PREVENTING CRIME AND VIOLENCE:
THE SUCCESS OF COMMUNITY POLICING IN AMERICA'S CITIES
A NATIONAL CONFERENCE FOR MAYORS AND POLICE CHIEFS
On July 22, 2001, mayors, police chiefs and other top municipal and law enforcement officials from 45 cities gathered in Las Vegas for a roundtable review of the contribution that community policing has made to the reduction of crime and violence across the nation over the past several years, and an open discussion of some of the community policing initiatives they have found to be most effective.
The conference was funded by the Office of Community Oriented Policing Services (COPS) and conducted by The U.S. Conference of Mayors as part of its continuing effort to monitor the expansion of community policing and document its successes. The morning sessions were chaired by New Orleans Mayor Marc Morial, President of the Conference of Mayors; presiding in the afternoon was Reno Mayor Jeff Griffin, Chair of the Conference's Standing Committee on Criminal and Social Justice.
The 75 local officials in Las Vegas for the conference represented cities ranging in size from over 1.5 million (Philadelphia) to 10,000 (Los Lunas, New Mexico).

**Dataset entries**
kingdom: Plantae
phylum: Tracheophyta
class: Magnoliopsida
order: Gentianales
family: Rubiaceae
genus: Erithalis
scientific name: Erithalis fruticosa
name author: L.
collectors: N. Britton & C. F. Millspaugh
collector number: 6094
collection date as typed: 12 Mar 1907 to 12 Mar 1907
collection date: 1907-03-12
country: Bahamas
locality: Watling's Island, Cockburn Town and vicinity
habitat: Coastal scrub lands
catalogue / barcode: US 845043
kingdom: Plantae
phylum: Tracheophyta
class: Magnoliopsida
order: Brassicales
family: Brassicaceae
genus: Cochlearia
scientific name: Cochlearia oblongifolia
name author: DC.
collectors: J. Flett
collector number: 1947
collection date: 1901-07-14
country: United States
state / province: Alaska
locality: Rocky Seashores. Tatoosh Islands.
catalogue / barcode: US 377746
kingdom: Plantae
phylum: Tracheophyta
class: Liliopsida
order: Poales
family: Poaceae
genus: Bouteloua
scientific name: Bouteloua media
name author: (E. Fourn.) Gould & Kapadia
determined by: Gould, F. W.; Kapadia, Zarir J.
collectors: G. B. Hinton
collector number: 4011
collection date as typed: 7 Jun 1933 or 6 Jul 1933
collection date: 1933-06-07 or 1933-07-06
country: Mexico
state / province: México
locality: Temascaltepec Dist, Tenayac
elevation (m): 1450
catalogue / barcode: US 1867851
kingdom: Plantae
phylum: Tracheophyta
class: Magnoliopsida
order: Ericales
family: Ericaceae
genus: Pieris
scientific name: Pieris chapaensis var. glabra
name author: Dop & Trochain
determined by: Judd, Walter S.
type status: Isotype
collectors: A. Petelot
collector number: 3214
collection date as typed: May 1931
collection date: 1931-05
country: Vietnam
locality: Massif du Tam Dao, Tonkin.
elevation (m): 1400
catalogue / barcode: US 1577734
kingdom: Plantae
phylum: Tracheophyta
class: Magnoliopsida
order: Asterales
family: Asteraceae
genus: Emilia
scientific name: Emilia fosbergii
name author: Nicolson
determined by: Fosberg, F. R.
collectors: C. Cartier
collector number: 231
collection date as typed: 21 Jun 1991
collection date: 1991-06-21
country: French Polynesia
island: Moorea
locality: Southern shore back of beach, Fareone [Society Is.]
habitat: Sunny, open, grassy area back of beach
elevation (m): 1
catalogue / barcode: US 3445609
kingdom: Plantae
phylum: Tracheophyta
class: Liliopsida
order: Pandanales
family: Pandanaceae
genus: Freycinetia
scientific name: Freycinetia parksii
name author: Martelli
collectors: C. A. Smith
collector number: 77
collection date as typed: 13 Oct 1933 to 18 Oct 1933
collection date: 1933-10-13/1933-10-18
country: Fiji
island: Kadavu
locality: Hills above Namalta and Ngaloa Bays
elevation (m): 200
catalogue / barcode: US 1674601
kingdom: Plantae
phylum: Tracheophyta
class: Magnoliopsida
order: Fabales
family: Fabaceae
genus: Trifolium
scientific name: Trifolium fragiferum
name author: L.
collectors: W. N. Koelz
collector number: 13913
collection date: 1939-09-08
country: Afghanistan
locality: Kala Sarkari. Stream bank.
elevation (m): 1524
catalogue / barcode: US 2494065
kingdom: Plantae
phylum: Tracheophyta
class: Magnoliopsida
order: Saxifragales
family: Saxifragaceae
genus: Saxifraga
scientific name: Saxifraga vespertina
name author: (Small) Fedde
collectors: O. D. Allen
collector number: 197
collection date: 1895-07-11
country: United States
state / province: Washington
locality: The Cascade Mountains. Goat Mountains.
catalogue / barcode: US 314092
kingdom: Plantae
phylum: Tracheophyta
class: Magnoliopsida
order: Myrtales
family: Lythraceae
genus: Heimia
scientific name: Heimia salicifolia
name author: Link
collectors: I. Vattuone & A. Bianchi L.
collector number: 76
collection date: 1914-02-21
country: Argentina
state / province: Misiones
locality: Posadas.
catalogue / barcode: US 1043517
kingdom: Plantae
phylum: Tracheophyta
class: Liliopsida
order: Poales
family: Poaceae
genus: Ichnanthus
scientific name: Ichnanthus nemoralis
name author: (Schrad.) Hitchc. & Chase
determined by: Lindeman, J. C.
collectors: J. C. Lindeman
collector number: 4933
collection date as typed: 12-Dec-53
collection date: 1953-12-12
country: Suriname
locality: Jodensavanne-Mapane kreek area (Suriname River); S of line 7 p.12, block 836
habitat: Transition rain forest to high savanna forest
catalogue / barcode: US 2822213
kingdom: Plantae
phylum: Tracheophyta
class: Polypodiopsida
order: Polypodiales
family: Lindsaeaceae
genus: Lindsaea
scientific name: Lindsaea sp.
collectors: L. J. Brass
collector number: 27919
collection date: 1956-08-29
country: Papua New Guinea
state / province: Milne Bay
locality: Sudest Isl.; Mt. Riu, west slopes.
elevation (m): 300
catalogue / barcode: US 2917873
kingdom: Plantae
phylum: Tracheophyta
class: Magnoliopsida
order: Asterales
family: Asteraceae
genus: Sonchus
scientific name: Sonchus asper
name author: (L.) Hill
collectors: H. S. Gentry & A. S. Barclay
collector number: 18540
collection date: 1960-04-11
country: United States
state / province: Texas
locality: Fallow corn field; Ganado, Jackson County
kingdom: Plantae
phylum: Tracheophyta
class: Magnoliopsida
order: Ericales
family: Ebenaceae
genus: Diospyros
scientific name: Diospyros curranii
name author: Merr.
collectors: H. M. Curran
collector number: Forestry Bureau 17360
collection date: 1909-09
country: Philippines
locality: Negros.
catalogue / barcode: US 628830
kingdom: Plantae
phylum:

**Work instructions**
#1 List every city named in the text on community policing.
#2 Write out everything in the text on community policing from "PREVENTING CRIME AND" down to "be most effective.", without changing a word.

**Answers for the exercise**
#1 Las Vegas, New Orleans, Reno, Philadelphia, Los Lunas

#2
PREVENTING CRIME AND VIOLENCE:
THE SUCCESS OF COMMUNITY POLICING IN AMERICA'S CITIES
A NATIONAL CONFERENCE FOR MAYORS AND POLICE CHIEFS
On July 22, 2001, mayors, police chiefs and other top municipal and law enforcement officials from 45 cities gathered in Las Vegas for a roundtable review of the contribution that community policing has made to the reduction of crime and violence across the nation over the past several years, and an open discussion of some of the community policing initiatives they have found to be most effective.